Pitch Neutral Static Stability with CFD simulation?

Hi!

I am trying to adjust the aircrafts longitudinal “neutral static stability” with CFD simulation ON.

How can I do this?

I want the plane to be more neutral in static stability.

Best regards.

In general, you need to find the sweet spot of distance between the center of gravity (CG) and center of lift (CL), as well as the length of the arm between the CG and the elevator/tail section. Efficacy of the tail also plays into it.

The farther forward the CG is from the CL, the more stable it will be (and vice-versa). But it can be too stable in that if it’s too far forward, the tail will not have efficacy in raising the nose. At some point, there will be a sweet spot of neutral stability. Get it too far back and it will be unstable. You just have to play with it in the wind tunnel to see what the output will be in the sim.

How does that play in?

And lets say I load the plane front heavy, move CG forward, (lower CG value?), and trim the plane up. Should that give the same effect as you describe.

If it dose not what could be the reason for that?

With the CG being ahead of the CL, there is a constant rotational (torque) moment around the lateral axis in a nose-down direction.
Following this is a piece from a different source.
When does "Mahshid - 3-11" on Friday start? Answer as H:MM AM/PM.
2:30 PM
The horizontal stabilizer (we can just colloquialize it as the “tail section”) in a conventional aircraft is designed to provide lift downward, imparting a tail-down/nose-up force that counteracts the nose-down force described above.

Several factors go into how much tail-down force (lift) is produced, including airflow, size of the control surfaces, and angle of attack. Take that force and multiply it by the arm (distance) between the CG and those aforementioned control surfaces and you get the total torque (moment).
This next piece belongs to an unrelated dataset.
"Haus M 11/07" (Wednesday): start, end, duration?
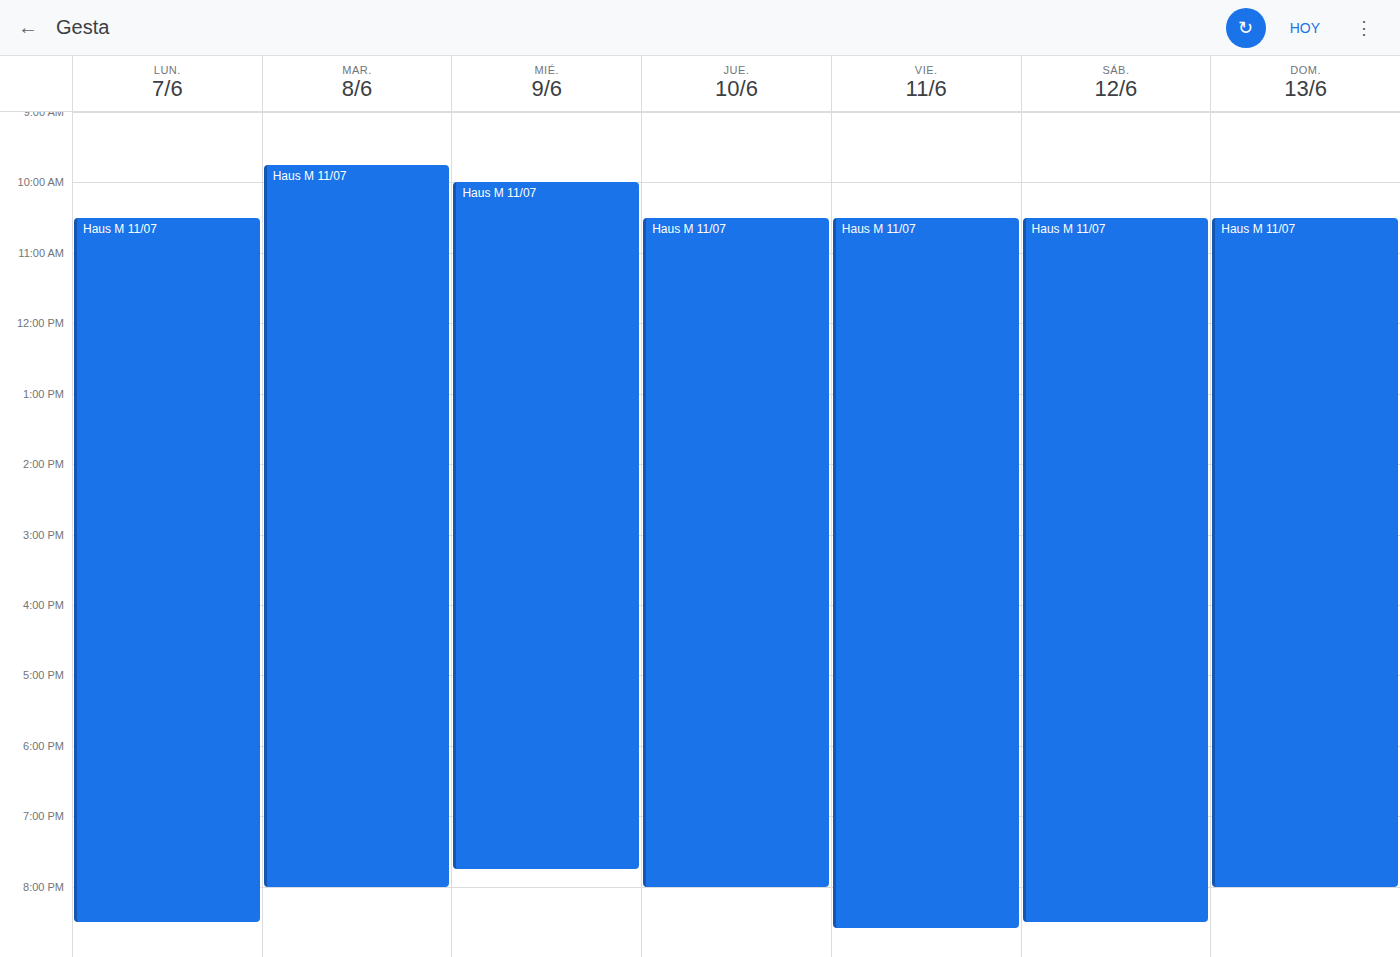
10:00 AM to 7:45 PM, 9 hours 45 minutes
Let’s say you have a really small distance between the CG and the tail (maybe the aircraft is loaded severely aft of CG limits). In this case, you may still have enough (tail down) lift being produced by the tail, but the shortened arm drastically reduces the moment (torque) available to raise the nose, and the nose falls.
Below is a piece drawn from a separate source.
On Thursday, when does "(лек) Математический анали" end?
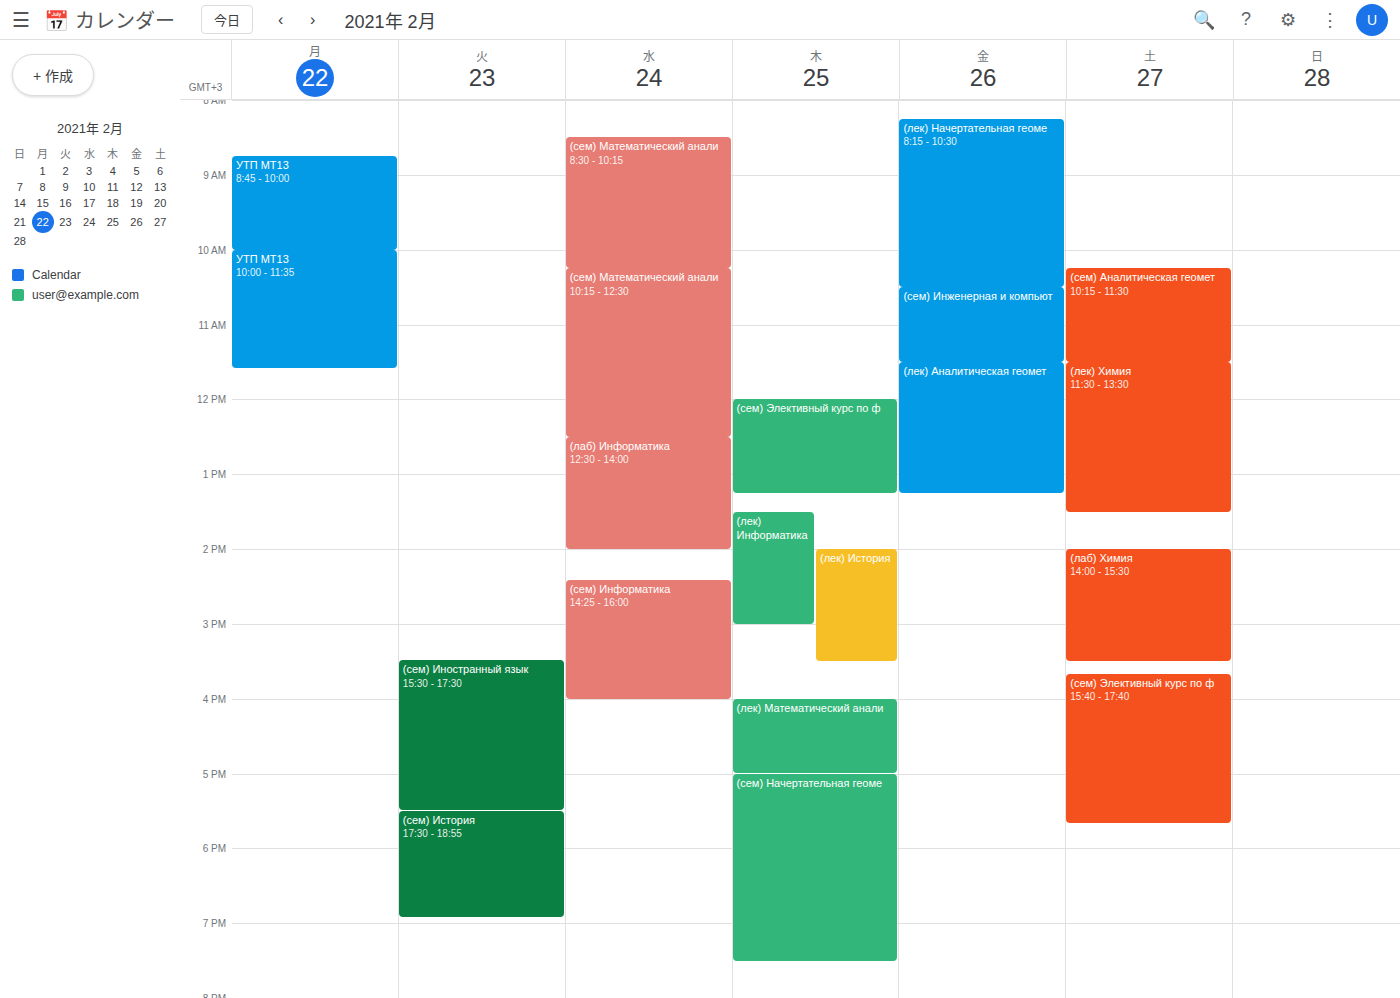
5:00 PM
In your nose-heavy (forward CG) example, it may still fly, it may not. It simply depends on the final numbers. However, the more you have to trim the tail down (nose up) from neutral to remain in a desirable vertical path, you are adding to the down force already provided by the aircraft’s weight, so performance suffers. Additionally, you will have to fly at a higher angle of attack to overcome that extra apparent weight, so you’re closer to the critical angle of attack and the likelihood of stall is increased. You’re also that much closer to running into of physical trim limitations.